New provost outlines goals



Louis LaVenture,
News and Sports Editor

When you walk into Carolyn Nelson’s office it feels welcoming, almost like a living room.

It definitely doesn’t feel like the office of the interim provost and vice president of Academic Affairs at Cal State East Bay. That is the way the former middle and high school teacher wanted it, welcoming.

I wanted to create the conditions where people can have constructive conversations where every perspective can be given”

“I wanted to have a more personal space here, not so rigid,” Nelson said. “I wanted to create the conditions where people can have constructive conversations where every perspective can be given. Differing opinions can create some great results.”

Nelson has only been in her role since August, when CSUEB President Leroy M. Morishita announced that former Provost James Houpis would step down and focus on “pursuing several interests.” Nelson held the Dean of the College of Education and Allied Studies department position since 2009 at CSUEB until she took over for Houpis on Aug. 22. While she credited the job her predecessor did in the position, she seemed enthusiastic about several key areas.

She expressed the importance of service learning, a technique that combines community service with instruction and reflection, to enhance the educational experience for students and strengthen the relationships between schools and communities.

“It helps students apply the learnings from classes and coursework in the real world and especially the community,” she explained. “We do it well here but eventually we would like every student [to] have some of these experiences.”

The provost is responsible for ensuring that students get the best possible support and resources to have success in college and after. Nelson emphasized that the support is not just limited to academics but also other aspects of students’ lives. She acknowledged that most students have more on their plates than just academics, her goal is to give them an ample amount of support and resources to help them all around.

Nelson pointed out the annual student day of service at CSUEB, as well as several programs that involve tutoring and community cleanup projects. She expressed that it would be ideal to get every student a paid internship and service learning experience, as well as experience in their fields of study before they graduate to ensure their success after obtaining a degree.
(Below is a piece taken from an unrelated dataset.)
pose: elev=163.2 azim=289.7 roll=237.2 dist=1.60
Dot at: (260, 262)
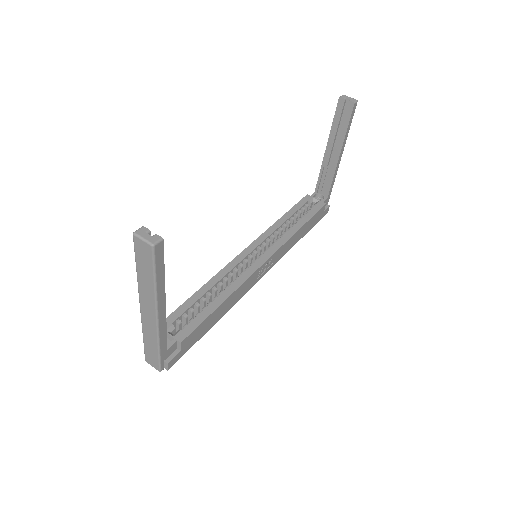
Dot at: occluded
CSUEB is known as a “commuter campus” where a lot of students do not live on campus and also work. Nelson credited the ability of CSUEB students to juggle multiple things in addition to school, such as work and family life, like she did during her time at the University of Nebraska when she worked and lived off campus. When Nelson was a junior her brother was a sophomore and her sister was a freshman at the university.

“We all worked,” Nelson said. “We had to get to class in whatever was available once it was time to go. So if that meant piling up in Dad’s pickup truck then that’s what we did.”

Nelson feels that if CSUEB can work with businesses who pay interns it could provide valuable field experience. While she did recognize that getting new things funded could be a hurdle she is confident that through grants and other financial options a dent can be made.

“Grants are important,” Nelson said. “We were able to pay one student’s bus fare to an internship through a grant.”

Nelson also has some Bay Area roots as she received her master’s and doctorate from the University of San Francisco. She worked as a high school biology teacher and a middle school science teacher before she was hired by San Jose State University, where she was employed in several roles until her hiring at CSUEB.